Hi. This is the first I've heard of this. I looked into it briefly and I believe I know what's going on. I don't have time to write it up tonight, but I'll try to do it soon. For starters, the microbenchmark is not good. It should time the test repeatedly so that you can make sure you're getting a repeatable result. Timing the first run gives you startup transients, which are not what you want. Also you have to figure out how you want to deal with garbage collection: either eliminate it from the timings by calling System.gc() outside of the timing loop, or time runs long enough to predictably include GC.
That said, Hashtable really is faster than HashMap for the data set in this benchmark: strings formed from sequential numbers. The pre 1.4 HashMap implementation, which was retained in Hashtable, does very well on sequential keys because it doesn't scatter them at all: it puts them in sequential buckets. As a result, there are *no* collisions. The price you pay is that certain regular but non-consecutive sequences will all hash to the same bucket, resulting in horrible performance. The 1.4 version (and especially the 1.4.1 version) scatters the keys pseudo-randomly, resulting in occasional collisions when hashing consecutive sequences like the one in the microbenchmark. (The mathematics of this is pretty simple; you can easily calculate roughly how many collisions you'll get.) To test this conjecture, use pseudo-random numbers in the keys instead of consecutive. I did, and found that HashMap is a bit faster than Hashtable, as expected.

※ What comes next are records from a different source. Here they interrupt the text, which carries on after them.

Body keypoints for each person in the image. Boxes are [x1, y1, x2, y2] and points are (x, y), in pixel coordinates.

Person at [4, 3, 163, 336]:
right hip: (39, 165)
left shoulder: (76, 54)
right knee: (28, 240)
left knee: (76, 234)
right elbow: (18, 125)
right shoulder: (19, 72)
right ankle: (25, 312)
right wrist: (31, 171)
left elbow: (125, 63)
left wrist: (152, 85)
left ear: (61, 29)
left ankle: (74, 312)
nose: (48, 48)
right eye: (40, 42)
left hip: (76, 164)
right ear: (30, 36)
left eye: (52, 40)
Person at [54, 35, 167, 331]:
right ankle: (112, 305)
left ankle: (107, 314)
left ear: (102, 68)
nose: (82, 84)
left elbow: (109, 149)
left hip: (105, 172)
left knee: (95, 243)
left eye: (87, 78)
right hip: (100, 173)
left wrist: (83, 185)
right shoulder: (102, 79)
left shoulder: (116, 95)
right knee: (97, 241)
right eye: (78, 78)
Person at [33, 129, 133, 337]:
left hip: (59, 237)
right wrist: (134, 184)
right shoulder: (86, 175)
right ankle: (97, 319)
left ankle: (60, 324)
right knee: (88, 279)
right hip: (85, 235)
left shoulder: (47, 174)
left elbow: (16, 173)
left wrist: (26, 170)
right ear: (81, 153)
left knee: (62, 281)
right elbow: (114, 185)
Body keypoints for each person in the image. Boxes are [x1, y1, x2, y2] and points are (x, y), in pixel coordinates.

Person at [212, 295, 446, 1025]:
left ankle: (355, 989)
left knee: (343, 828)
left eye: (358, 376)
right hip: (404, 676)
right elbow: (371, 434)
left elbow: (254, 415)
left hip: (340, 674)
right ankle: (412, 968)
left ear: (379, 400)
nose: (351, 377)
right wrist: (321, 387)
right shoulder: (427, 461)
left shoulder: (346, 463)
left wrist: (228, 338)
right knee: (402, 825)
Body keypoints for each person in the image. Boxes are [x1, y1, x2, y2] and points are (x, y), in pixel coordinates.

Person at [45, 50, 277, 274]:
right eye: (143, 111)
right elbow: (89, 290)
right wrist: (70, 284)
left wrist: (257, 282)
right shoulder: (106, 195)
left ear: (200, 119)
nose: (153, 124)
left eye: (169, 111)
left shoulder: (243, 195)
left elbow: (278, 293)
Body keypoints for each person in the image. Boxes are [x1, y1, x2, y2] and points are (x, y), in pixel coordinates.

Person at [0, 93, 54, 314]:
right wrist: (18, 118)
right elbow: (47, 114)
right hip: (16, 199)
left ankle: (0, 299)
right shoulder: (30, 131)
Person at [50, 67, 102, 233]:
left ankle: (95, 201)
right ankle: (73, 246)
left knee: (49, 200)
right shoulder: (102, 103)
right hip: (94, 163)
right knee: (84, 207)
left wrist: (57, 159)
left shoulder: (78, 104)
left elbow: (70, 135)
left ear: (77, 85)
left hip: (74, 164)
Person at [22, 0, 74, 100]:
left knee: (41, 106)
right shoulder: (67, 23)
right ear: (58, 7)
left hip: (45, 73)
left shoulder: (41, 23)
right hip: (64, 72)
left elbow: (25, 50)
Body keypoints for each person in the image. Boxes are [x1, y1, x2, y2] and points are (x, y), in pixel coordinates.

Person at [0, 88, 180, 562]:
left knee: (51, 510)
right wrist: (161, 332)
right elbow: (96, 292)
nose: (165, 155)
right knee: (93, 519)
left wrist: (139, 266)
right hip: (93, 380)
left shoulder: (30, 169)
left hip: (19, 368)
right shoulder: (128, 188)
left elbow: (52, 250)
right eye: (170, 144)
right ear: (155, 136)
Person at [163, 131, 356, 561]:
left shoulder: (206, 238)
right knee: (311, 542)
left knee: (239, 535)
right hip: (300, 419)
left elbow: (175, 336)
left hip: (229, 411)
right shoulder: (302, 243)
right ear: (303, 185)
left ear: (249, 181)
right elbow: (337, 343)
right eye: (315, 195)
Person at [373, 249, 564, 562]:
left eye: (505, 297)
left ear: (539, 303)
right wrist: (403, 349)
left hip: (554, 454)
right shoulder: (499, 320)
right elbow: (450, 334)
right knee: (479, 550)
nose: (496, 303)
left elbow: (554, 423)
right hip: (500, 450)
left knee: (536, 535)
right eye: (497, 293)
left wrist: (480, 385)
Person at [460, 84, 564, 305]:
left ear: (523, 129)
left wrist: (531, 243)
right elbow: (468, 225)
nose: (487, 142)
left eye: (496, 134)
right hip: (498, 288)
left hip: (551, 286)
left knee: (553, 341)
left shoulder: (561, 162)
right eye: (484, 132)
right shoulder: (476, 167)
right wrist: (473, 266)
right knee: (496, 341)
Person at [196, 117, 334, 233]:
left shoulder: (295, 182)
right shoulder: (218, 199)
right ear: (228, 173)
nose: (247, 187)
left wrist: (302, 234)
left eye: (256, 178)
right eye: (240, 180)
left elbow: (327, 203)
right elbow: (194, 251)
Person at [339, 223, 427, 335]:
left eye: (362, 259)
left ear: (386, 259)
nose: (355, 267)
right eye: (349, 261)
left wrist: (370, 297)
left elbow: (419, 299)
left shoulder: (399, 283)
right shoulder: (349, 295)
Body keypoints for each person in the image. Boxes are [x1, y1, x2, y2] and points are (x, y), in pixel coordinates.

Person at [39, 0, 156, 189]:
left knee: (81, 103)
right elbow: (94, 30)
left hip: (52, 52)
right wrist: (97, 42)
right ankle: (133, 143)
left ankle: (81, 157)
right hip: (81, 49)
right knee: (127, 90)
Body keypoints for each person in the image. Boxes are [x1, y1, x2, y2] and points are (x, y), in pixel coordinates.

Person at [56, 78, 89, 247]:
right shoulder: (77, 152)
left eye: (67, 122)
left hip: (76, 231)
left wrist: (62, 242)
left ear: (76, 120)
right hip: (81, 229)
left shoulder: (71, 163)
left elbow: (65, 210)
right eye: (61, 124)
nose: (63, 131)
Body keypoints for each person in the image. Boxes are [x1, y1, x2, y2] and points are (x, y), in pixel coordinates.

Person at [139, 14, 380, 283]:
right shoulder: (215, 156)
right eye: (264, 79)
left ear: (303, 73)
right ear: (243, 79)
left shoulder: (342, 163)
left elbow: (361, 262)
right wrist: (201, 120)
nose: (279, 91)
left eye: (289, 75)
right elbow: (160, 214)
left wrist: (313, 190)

Loosely speaking, then, the 1.4.1 implementation is a better general purpose implementation. If you know that you'll be dealing with a consecutive sequence, the 1.3 implementation (still present in Hashtable) could well be faster. On the other hand, for consecutive keys you could just use an array (or List), which would be *really* fast : )
I hope this brief letter was at all comprehensible.

From the "I don't have time to write it up tonight, but I'll try to do it soon" I got the imporession that he would write a better microbenchmark or something in the next day or two and post it here, so I held off responding. I may have missinterpretted, but either way I wish I'd sent a "thanks" note in a timely manner.